(Input data)
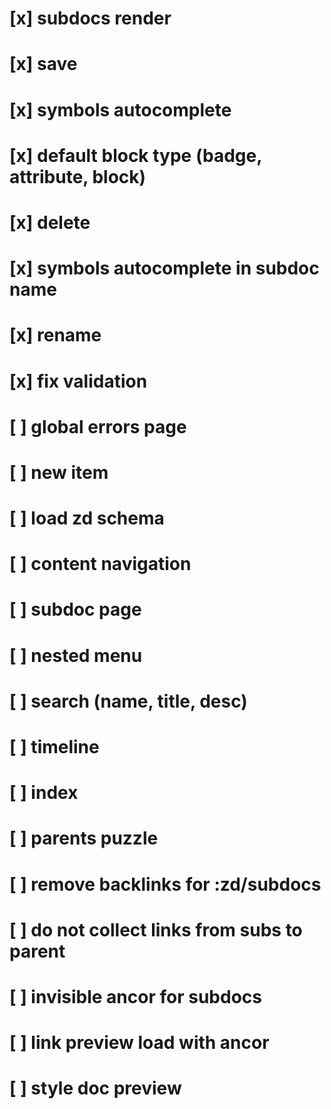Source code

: * [x] subdocs render
* [x] save
* [x] symbols autocomplete
* [x] default block type (badge, attribute, block)
* [x] delete
* [x] symbols autocomplete in subdoc name
* [x] rename
* [x] fix validation
* [ ] global errors page
* [ ] new item
* [ ] load zd schema
* [ ] content navigation
* [ ] subdoc page
* [ ] nested menu
* [ ] search (name, title, desc)
* [ ] timeline
* [ ] index
* [ ] parents puzzle
* [ ] remove backlinks for :zd/subdocs
* [ ] do not collect links from subs to parent
* [ ] invisible ancor for subdocs
* [ ] link preview load with ancor
* [ ] style doc preview
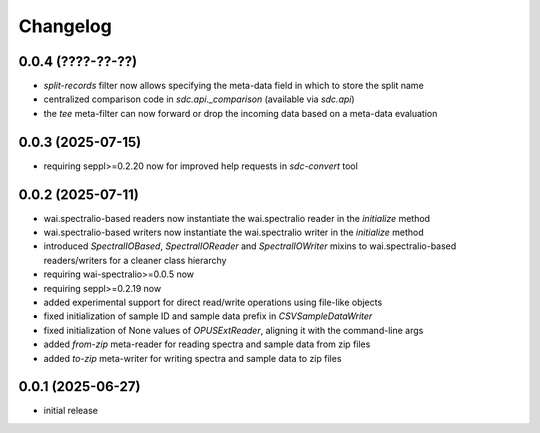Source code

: Changelog
=========

0.0.4 (????-??-??)
------------------

- `split-records` filter now allows specifying the meta-data field in which to store the split name
- centralized comparison code in `sdc.api._comparison` (available via `sdc.api`)
- the `tee` meta-filter can now forward or drop the incoming data based on a meta-data evaluation


0.0.3 (2025-07-15)
------------------

- requiring seppl>=0.2.20 now for improved help requests in `sdc-convert` tool


0.0.2 (2025-07-11)
------------------

- wai.spectralio-based readers now instantiate the wai.spectralio reader in the `initialize` method
- wai.spectralio-based writers now instantiate the wai.spectralio writer in the `initialize` method
- introduced `SpectralIOBased`, `SpectralIOReader` and `SpectralIOWriter` mixins to wai.spectralio-based
  readers/writers for a cleaner class hierarchy
- requiring wai-spectralio>=0.0.5 now
- requiring seppl>=0.2.19 now
- added experimental support for direct read/write operations using file-like objects
- fixed initialization of sample ID and sample data prefix in `CSVSampleDataWriter`
- fixed initialization of None values of `OPUSExtReader`, aligning it with the command-line args
- added `from-zip` meta-reader for reading spectra and sample data from zip files
- added `to-zip` meta-writer for writing spectra and sample data to zip files


0.0.1 (2025-06-27)
------------------

- initial release

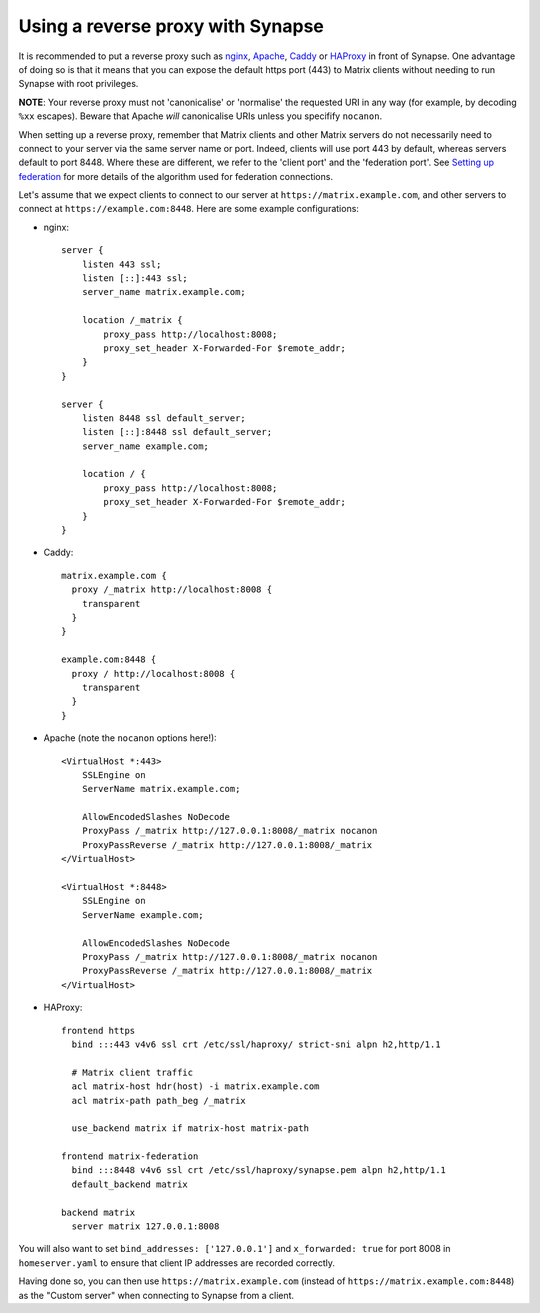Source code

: Using a reverse proxy with Synapse
==================================

It is recommended to put a reverse proxy such as
`nginx <https://nginx.org/en/docs/http/ngx_http_proxy_module.html>`_,
`Apache <https://httpd.apache.org/docs/current/mod/mod_proxy_http.html>`_,
`Caddy <https://caddyserver.com/docs/proxy>`_ or
`HAProxy <https://www.haproxy.org/>`_ in front of Synapse. One advantage of
doing so is that it means that you can expose the default https port (443) to
Matrix clients without needing to run Synapse with root privileges.

**NOTE**: Your reverse proxy must not 'canonicalise' or 'normalise' the
requested URI in any way (for example, by decoding ``%xx`` escapes). Beware
that Apache *will* canonicalise URIs unless you specifify ``nocanon``.

When setting up a reverse proxy, remember that Matrix clients and other Matrix
servers do not necessarily need to connect to your server via the same server
name or port. Indeed, clients will use port 443 by default, whereas servers
default to port 8448. Where these are different, we refer to the 'client port'
and the 'federation port'. See `Setting up federation
<federate.md>`_ for more details of the algorithm used for
federation connections.

Let's assume that we expect clients to connect to our server at
``https://matrix.example.com``, and other servers to connect at
``https://example.com:8448``. Here are some example configurations:

* nginx::

      server {
          listen 443 ssl;
          listen [::]:443 ssl;
          server_name matrix.example.com;

          location /_matrix {
              proxy_pass http://localhost:8008;
              proxy_set_header X-Forwarded-For $remote_addr;
          }
      }

      server {
          listen 8448 ssl default_server;
          listen [::]:8448 ssl default_server;
          server_name example.com;

          location / {
              proxy_pass http://localhost:8008;
              proxy_set_header X-Forwarded-For $remote_addr;
          }
      }

* Caddy::

      matrix.example.com {
        proxy /_matrix http://localhost:8008 {
          transparent
        }
      }

      example.com:8448 {
        proxy / http://localhost:8008 {
          transparent
        }
      }

* Apache (note the ``nocanon`` options here!)::

      <VirtualHost *:443>
          SSLEngine on
          ServerName matrix.example.com;

          AllowEncodedSlashes NoDecode
          ProxyPass /_matrix http://127.0.0.1:8008/_matrix nocanon
          ProxyPassReverse /_matrix http://127.0.0.1:8008/_matrix
      </VirtualHost>

      <VirtualHost *:8448>
          SSLEngine on
          ServerName example.com;
          
          AllowEncodedSlashes NoDecode
          ProxyPass /_matrix http://127.0.0.1:8008/_matrix nocanon
          ProxyPassReverse /_matrix http://127.0.0.1:8008/_matrix
      </VirtualHost>

* HAProxy::

      frontend https
        bind :::443 v4v6 ssl crt /etc/ssl/haproxy/ strict-sni alpn h2,http/1.1

        # Matrix client traffic
        acl matrix-host hdr(host) -i matrix.example.com
        acl matrix-path path_beg /_matrix

        use_backend matrix if matrix-host matrix-path

      frontend matrix-federation
        bind :::8448 v4v6 ssl crt /etc/ssl/haproxy/synapse.pem alpn h2,http/1.1
        default_backend matrix

      backend matrix
        server matrix 127.0.0.1:8008

You will also want to set ``bind_addresses: ['127.0.0.1']`` and ``x_forwarded: true``
for port 8008 in ``homeserver.yaml`` to ensure that client IP addresses are
recorded correctly.

Having done so, you can then use ``https://matrix.example.com`` (instead of
``https://matrix.example.com:8448``) as the "Custom server" when connecting to
Synapse from a client.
(End Input data)
* **Directions for this task**: Repeat exactly the lines of the listing above, from the one with "that Apache *will*" down to the one with "bind :::443 v4v6"; both of those lines belong in the range.

* **Result of the task**:
that Apache *will* canonicalise URIs unless you specifify ``nocanon``.

When setting up a reverse proxy, remember that Matrix clients and other Matrix
servers do not necessarily need to connect to your server via the same server
name or port. Indeed, clients will use port 443 by default, whereas servers
default to port 8448. Where these are different, we refer to the 'client port'
and the 'federation port'. See `Setting up federation
<federate.md>`_ for more details of the algorithm used for
federation connections.

Let's assume that we expect clients to connect to our server at
``https://matrix.example.com``, and other servers to connect at
``https://example.com:8448``. Here are some example configurations:

* nginx::

      server {
          listen 443 ssl;
          listen [::]:443 ssl;
          server_name matrix.example.com;

          location /_matrix {
              proxy_pass http://localhost:8008;
              proxy_set_header X-Forwarded-For $remote_addr;
          }
      }

      server {
          listen 8448 ssl default_server;
          listen [::]:8448 ssl default_server;
          server_name example.com;

          location / {
              proxy_pass http://localhost:8008;
              proxy_set_header X-Forwarded-For $remote_addr;
          }
      }

* Caddy::

      matrix.example.com {
        proxy /_matrix http://localhost:8008 {
          transparent
        }
      }

      example.com:8448 {
        proxy / http://localhost:8008 {
          transparent
        }
      }

* Apache (note the ``nocanon`` options here!)::

      <VirtualHost *:443>
          SSLEngine on
          ServerName matrix.example.com;

          AllowEncodedSlashes NoDecode
          ProxyPass /_matrix http://127.0.0.1:8008/_matrix nocanon
          ProxyPassReverse /_matrix http://127.0.0.1:8008/_matrix
      </VirtualHost>

      <VirtualHost *:8448>
          SSLEngine on
          ServerName example.com;
          
          AllowEncodedSlashes NoDecode
          ProxyPass /_matrix http://127.0.0.1:8008/_matrix nocanon
          ProxyPassReverse /_matrix http://127.0.0.1:8008/_matrix
      </VirtualHost>

* HAProxy::

      frontend https
        bind :::443 v4v6 ssl crt /etc/ssl/haproxy/ strict-sni alpn h2,http/1.1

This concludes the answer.